Prendre de Plus Loin


Potraviny
(épicerie, besoins élémentaires, alimentation, en tchèque)
Potraviny est un groupe informel de réflexion et de développement sur la notion de non-professionnalisme et de non séparation des activités créatrices. Certains artistes célèbres, tels que Picasso, Dubuffet, Svankmajer, Wölfli (et beaucoup d'autres), n'hésitaient pas à franchir les frontières des disciplines, à faire aussi bien des films, des textes, de la musique, etc. pour servir un but plus lointain, et plus vaste.
Potraviny propose en outre des rubriques d'enquêtes, d'articles sur des artistes, d'interviews, des mises en ligne d'œuvres rares.
- des créateurs qui s'investissent dans d'autres domaines que le leur (mais pas via la collaboration), par une pratique double, triple... Cette pratique n'est pas celle d'un "surdoué" qui aurait fait les beaux-arts, le conservatoire et une école de cinéma, mais au contraire celle de celui pour qui le mélange des moyens d'expressions va de soi, et qui le fait en-dehors de toute école, tendance, technique... Le but est de stimuler des positions, des réflexions, des actions dans ces domaines, ou pour être plus précis : dans le croisement des domaines opéré par un seul individu, dans son attitude face au monde extérieur comme à sa nécessité intérieure.
- toute personne qui a des positions sur la relation entre les arts et la politique, les arts et la société.
- des témoignages, exemples, de productions artistiques marginales, ou au moins des activités artistiques non soutenues par les institutions ou l'industrie dite culturelle (le DIY par exemple)
Potraviny ne défend pas de position esthétique, et ne s'intéresse au résultat esthétique que secondairement. Du reste, la pratique artistique n'est qu'une partie de cette recherche, qu'on peut croiser en architecture, en psychanalyse, en écologie, etc.

Potraviny, concrètement, en plus du groupe de personnes, se propose d'être :
- un site/revue, qui comprend :
les interventions directement liées au sujet, sous forme d'articles, de films; de présentation d'objets, d'images, de films, d'événements, ....
des enquêtes : afin de mesurer, au moins imparfaitement, localement, les courants d'idées, les positions sur différents sujets. La première enquête, en cours, s'intitule, classiquement : "pourquoi écrivez-vous ?"
une base de données, sous forme de textes, partitions, films, images, liens, contacts.
des compte rendus d'enthousiasme : compte rendus d'œuvres qui ont émerveillé.
Dans un second temps, Potraviny pourra ambitionner d'organiser des événements, des rencontres, des colloques, des publications.



Notes de travail
Le déplacement, la séparation
Supposons que la séparation générale des activités, entre le compositeur, l'écrivain, l'interprète, le créateur, l'auditeur, le spectateur, le lecteur, soit la source essentielle du manque de rayonnement de la création aujourd'hui.

Contenu des données:
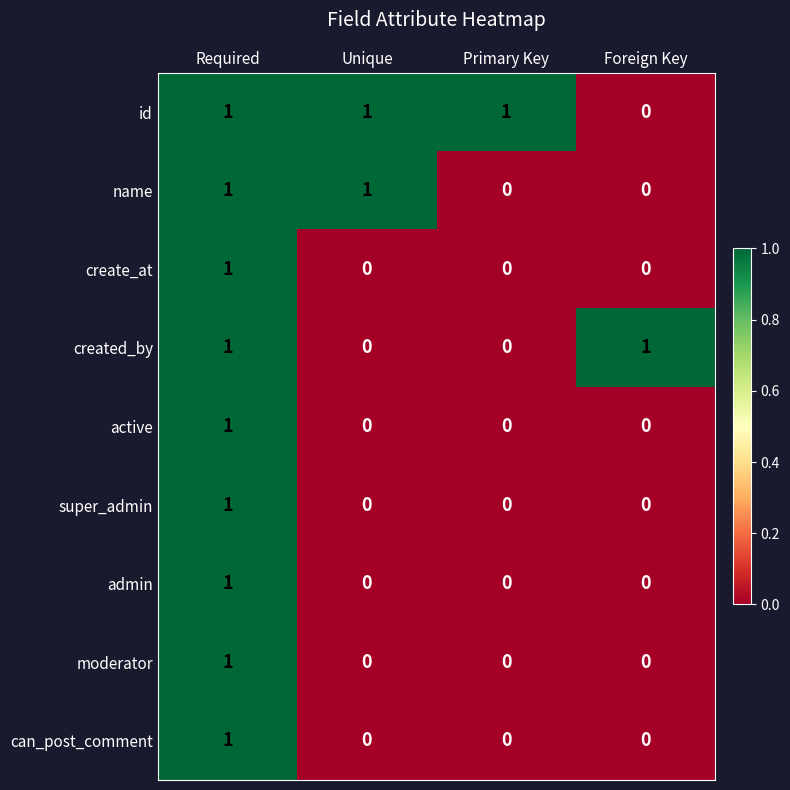

What is the total value across all series at Unique?

2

Questions d'étude:
1. Condensez en deux phrases le paragraphe du texte sur Potraviny qui commence par « Potraviny est un groupe informel », en conservant ses faits principaux.
2. Dans le texte sur Potraviny, reproduisez le passage compris entre « Prendre de Plus » et « ligne d'œuvres rares. », bornes incluses, en substituant « collectif informel » à « groupe informel ».
Les données sont issues d'une autre source.

Réponses rédigées:
1. Potraviny est un groupe informel de réflexion et de développement sur le non-professionnalisme et la non-séparation des activités créatrices. Des artistes célèbres comme Picasso, Dubuffet, Svankmajer ou Wölfli franchissaient sans hésiter les frontières des disciplines, réalisant films, textes ou musique au service d'un but plus lointain et plus vaste.

2.
Prendre de Plus Loin


Potraviny
(épicerie, besoins élémentaires, alimentation, en tchèque)
Potraviny est un collectif informel de réflexion et de développement sur la notion de non-professionnalisme et de non séparation des activités créatrices. Certains artistes célèbres, tels que Picasso, Dubuffet, Svankmajer, Wölfli (et beaucoup d'autres), n'hésitaient pas à franchir les frontières des disciplines, à faire aussi bien des films, des textes, de la musique, etc. pour servir un but plus lointain, et plus vaste.
Potraviny propose en outre des rubriques d'enquêtes, d'articles sur des artistes, d'interviews, des mises en ligne d'œuvres rares.